──────── PROVIDED TEXT ────────
I only won the 1 doe, the others just went higher than I was willing to go.  I bid on a few, but quit before it got ridiculous.

The high selling goat was $6200.00.  

PLUS...Jodief100 called me today before the sale started to see if I was interested in a SPOTTED boer bottle doeling someone she knows had for sale.

Was I???  Does a duck like water????

So I sort of already knew I was getting her (and at a MUCH better price than the spotted kids in the sale) too.  She's disbuddable and gonna be a big sweetie since I get to bottle raise her.

I'm heading for Cincinatti in the morning, meeting the guy who's bringing my doe that far, and then Jodi who's bringing the kid to me.

I will post pics tomorrow evening.


----------



## jlbpooh (Apr 9, 2011)

Wow, was that high selling one made of gold? That is incredible. I thought $500-600 was bad.


----------



## jodief100 (Apr 9, 2011)

Congrats Roll!  I am glad you got at least one of the ones you wanted.  I will see you in the morning. 

I personally think a lot of those bids were foolish.  You can never make your money back at those prices, unless you sell every kid for $500 +  and that isn't going to happen.  

The one she is getting from my friends is MUCH more reasonable priced.


----------



## SDGsoap&dairy (Apr 10, 2011)




----------



## chels24 (Apr 10, 2011)

There were some beautiful goats, but the prices were out of my range. I could see spending alot on a buck since he is half the herd, but not a doe.
────────
Reproduce the forum thread about the goat sale above in its entirety, without any changes.
──────── DATA EXCERPTS ────────
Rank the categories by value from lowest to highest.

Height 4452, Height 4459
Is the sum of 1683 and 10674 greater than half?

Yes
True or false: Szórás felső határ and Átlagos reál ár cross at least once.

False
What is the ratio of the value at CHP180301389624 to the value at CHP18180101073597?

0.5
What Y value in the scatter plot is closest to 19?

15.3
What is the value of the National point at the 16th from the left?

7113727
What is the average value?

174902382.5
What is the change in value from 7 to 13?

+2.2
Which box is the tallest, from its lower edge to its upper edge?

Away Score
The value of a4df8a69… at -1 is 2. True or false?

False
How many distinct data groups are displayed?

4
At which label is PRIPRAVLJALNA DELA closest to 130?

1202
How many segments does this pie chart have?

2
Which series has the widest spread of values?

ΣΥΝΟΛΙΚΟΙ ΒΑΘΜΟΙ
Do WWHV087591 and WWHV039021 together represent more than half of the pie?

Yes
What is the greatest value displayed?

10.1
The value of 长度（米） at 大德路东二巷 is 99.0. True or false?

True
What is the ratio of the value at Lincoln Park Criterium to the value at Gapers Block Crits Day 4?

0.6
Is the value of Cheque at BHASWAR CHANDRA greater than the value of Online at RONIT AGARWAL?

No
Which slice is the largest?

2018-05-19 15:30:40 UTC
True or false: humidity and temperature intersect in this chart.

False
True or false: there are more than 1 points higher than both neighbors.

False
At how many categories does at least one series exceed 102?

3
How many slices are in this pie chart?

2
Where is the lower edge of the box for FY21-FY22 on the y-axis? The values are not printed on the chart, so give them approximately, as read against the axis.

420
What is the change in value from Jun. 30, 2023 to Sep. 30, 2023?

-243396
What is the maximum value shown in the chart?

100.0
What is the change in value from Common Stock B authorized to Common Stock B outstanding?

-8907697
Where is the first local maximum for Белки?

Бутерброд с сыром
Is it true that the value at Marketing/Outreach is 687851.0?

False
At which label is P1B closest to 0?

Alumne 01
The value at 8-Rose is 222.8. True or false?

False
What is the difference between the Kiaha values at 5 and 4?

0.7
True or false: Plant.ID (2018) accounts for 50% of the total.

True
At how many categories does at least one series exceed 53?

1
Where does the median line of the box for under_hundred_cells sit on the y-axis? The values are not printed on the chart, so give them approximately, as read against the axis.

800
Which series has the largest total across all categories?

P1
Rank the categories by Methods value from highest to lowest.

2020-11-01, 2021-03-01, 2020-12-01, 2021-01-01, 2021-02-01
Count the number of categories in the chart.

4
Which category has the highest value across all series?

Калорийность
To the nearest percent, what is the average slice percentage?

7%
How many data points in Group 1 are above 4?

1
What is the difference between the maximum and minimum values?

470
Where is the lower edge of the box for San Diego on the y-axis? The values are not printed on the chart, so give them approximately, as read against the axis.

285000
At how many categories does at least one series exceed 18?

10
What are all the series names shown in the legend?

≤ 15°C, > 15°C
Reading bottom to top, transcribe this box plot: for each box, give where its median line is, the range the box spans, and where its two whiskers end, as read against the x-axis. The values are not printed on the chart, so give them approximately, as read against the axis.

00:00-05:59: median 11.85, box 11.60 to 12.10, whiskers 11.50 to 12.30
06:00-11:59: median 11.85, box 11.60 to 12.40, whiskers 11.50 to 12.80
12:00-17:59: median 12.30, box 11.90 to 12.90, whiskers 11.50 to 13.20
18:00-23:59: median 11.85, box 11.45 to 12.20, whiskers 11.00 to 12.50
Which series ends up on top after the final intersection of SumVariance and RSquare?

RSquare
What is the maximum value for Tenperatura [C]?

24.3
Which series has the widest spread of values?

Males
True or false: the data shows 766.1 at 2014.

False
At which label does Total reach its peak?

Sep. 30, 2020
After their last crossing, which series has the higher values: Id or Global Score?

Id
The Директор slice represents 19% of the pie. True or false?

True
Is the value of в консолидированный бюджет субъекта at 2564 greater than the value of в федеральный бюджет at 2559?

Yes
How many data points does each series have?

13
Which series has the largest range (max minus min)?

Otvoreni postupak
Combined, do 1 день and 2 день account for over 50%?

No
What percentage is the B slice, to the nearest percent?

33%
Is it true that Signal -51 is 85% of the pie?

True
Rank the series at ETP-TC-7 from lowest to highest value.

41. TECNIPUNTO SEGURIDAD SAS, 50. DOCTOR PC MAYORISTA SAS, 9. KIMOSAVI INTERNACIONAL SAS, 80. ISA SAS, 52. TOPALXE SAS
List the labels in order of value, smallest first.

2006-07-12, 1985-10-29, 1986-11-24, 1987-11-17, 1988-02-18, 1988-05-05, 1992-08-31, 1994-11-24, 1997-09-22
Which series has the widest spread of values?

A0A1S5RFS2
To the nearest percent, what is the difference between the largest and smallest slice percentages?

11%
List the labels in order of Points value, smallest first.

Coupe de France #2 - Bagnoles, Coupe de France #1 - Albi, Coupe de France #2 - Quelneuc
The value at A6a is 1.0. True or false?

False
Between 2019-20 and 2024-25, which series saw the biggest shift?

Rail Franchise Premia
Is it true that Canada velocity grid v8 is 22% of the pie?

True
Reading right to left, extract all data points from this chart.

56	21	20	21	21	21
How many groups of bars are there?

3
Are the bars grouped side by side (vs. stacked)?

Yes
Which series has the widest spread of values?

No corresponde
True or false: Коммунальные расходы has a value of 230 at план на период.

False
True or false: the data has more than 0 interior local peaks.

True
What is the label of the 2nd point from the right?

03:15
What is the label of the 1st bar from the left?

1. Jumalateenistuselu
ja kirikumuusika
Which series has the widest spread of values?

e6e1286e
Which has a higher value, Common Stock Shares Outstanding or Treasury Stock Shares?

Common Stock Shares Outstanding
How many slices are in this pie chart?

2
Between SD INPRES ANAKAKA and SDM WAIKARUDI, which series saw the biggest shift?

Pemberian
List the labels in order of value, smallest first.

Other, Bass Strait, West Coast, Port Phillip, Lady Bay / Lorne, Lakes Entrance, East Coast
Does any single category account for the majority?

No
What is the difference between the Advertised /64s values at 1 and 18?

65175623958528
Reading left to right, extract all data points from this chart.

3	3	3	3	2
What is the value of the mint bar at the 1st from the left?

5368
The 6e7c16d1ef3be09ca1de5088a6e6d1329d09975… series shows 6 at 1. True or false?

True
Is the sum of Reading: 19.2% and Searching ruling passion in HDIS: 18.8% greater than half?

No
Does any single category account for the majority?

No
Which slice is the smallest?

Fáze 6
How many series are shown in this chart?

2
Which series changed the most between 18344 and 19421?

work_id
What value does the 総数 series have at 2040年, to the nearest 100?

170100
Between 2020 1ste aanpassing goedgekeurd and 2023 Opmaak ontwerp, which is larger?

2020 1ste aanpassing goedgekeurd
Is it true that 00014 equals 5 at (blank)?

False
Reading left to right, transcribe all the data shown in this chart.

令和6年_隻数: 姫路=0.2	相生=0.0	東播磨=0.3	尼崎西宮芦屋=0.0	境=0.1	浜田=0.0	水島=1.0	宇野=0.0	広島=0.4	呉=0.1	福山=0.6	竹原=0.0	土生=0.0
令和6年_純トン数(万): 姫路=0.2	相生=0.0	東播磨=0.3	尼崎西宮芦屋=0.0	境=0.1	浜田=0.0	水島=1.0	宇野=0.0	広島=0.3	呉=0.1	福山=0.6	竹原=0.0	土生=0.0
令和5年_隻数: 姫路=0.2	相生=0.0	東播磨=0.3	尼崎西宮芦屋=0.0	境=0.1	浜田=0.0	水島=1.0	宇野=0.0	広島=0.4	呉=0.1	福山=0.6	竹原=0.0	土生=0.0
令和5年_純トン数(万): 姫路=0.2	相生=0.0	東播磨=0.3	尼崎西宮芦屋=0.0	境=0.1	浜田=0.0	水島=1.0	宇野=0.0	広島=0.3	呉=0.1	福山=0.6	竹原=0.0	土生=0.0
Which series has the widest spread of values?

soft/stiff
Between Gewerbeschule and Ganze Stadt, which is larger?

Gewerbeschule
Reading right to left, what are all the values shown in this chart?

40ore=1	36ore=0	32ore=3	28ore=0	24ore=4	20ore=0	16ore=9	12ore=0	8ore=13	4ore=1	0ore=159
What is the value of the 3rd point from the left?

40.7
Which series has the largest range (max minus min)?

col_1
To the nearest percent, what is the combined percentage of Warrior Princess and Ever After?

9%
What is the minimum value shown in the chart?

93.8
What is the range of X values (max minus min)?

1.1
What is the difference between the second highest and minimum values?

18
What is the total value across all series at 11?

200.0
────────
RESPONSE BOX:
I only won the 1 doe, the others just went higher than I was willing to go.  I bid on a few, but quit before it got ridiculous.

The high selling goat was $6200.00.  

PLUS...Jodief100 called me today before the sale started to see if I was interested in a SPOTTED boer bottle doeling someone she knows had for sale.

Was I???  Does a duck like water????

So I sort of already knew I was getting her (and at a MUCH better price than the spotted kids in the sale) too.  She's disbuddable and gonna be a big sweetie since I get to bottle raise her.

I'm heading for Cincinatti in the morning, meeting the guy who's bringing my doe that far, and then Jodi who's bringing the kid to me.

I will post pics tomorrow evening.


----------



## jlbpooh (Apr 9, 2011)

Wow, was that high selling one made of gold? That is incredible. I thought $500-600 was bad.


----------



## jodief100 (Apr 9, 2011)

Congrats Roll!  I am glad you got at least one of the ones you wanted.  I will see you in the morning. 

I personally think a lot of those bids were foolish.  You can never make your money back at those prices, unless you sell every kid for $500 +  and that isn't going to happen.  

The one she is getting from my friends is MUCH more reasonable priced.


----------



## SDGsoap&dairy (Apr 10, 2011)




----------



## chels24 (Apr 10, 2011)

There were some beautiful goats, but the prices were out of my range. I could see spending alot on a buck since he is half the herd, but not a doe.